The notifications keep counting up, like the score on a boxing machine. Together, Gobik and Ineos have dealt the knockout blow. The new kit is the most talked about thing in cycling; fans are sharing images across every social media; no, you don’t get any UCI points for fashion, but it’s a big win for the sponsors, whose logos are everywhere.
As Jeff Goldblum’s character says in Jurassic Park, “your scientists were so preoccupied with whether or not they could, they didn’t stop to think if they should”, and from the uproar online, anyone would have thought Ineos and Gobik had just built a terrifying theme park of murderous dinosaurs.
“Wow, that is truly awful,” one X user responded to the kit announcement, deploying an adjective that would come up again and again. “Unbelievably bad,” another said.
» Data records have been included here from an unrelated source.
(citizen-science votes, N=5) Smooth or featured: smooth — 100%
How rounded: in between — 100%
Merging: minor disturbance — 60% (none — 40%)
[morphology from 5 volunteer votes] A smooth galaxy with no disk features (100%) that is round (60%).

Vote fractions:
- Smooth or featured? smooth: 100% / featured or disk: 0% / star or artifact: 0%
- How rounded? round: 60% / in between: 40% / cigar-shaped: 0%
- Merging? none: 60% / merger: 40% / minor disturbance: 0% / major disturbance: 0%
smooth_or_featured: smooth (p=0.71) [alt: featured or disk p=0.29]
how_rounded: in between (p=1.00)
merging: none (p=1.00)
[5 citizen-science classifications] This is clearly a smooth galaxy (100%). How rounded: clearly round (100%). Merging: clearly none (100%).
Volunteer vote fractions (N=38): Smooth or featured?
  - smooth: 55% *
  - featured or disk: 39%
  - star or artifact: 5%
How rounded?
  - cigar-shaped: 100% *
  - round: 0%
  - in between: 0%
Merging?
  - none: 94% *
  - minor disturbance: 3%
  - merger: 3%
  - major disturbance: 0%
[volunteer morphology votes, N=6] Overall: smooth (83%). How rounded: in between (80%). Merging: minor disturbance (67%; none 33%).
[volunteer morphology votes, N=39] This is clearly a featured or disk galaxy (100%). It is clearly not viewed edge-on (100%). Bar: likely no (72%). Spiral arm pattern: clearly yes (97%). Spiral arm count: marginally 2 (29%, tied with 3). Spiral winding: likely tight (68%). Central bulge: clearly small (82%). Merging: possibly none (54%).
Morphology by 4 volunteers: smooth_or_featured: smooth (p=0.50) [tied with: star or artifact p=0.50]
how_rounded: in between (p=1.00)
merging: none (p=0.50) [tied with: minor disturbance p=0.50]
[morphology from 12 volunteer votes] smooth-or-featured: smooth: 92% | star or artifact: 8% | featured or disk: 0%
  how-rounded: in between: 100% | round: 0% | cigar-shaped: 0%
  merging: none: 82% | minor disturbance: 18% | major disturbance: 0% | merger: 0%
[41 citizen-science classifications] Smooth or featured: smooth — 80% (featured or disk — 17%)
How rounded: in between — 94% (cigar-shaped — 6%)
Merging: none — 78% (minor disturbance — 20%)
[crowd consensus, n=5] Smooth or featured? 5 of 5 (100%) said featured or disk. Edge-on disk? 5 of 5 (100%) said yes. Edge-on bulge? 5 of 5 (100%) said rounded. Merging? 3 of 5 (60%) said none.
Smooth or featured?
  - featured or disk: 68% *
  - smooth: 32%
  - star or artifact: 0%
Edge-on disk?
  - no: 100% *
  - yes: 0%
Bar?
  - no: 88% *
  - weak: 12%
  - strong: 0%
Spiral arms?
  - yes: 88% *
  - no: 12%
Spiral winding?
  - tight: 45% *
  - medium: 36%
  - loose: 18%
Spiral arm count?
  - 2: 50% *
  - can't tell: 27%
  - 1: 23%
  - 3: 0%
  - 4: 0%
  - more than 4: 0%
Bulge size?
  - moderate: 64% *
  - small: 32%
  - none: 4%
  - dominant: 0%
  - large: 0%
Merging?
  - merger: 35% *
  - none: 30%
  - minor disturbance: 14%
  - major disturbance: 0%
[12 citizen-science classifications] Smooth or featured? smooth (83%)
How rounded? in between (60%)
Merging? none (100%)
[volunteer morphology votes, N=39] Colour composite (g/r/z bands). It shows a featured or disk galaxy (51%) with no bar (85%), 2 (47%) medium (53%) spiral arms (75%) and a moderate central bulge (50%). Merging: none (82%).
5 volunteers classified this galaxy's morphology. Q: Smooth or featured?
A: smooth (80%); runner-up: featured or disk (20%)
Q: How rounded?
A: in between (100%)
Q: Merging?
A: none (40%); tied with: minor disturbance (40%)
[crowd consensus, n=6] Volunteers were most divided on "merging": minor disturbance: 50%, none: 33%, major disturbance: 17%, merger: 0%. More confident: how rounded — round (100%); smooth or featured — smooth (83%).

Tens of others chimed in: “Worst kit ever, and that’s quite an accomplishment.”
On Instagram, the same feelings were echoed – “horrifying”, “an absolute crime”, “G [Geraint Thomas] is retired on time”. While on Facebook, users were equally as unforgiving – “white shorts are a big no no,” one said.
One Facebook user spelled out the issue plainly: “Whenever a race is dirty or wet your riders will all look like they’ve crapped their pants. They’ll definitely stand out, and not in a good way.” Commenters on Cycling Weekly’s Instagram post were more euphemistic about it: “With those shorts, they’ll be streaks ahead,” wrote one. Another simply said: “marginal stains.”
However, among all the green-faced, vomiting emojis, some fans leapt to Ineos’s defence. “Bold design, should make the riders easier to spot,” said one X user. Another praised the kit as being “clean and simple with a good colour palette – it will stand out in the blue peloton… shame people prefer the dullness of kits like Groupama or Decathlon.”
“Quite honestly, best kit in years,” said another.
As always with the internet, it was a tale of two sides. Through it all, there was one comment that summed up the split in opinion best: “It’s actually so bad it could become legendary.”
This, perhaps, is where the legacy of the light grey shorts will lie. People loved to hate AG2R’s brown bibs, until they were replaced with a more widely accepted black, and almost instantly the revisionist nostalgia took hold.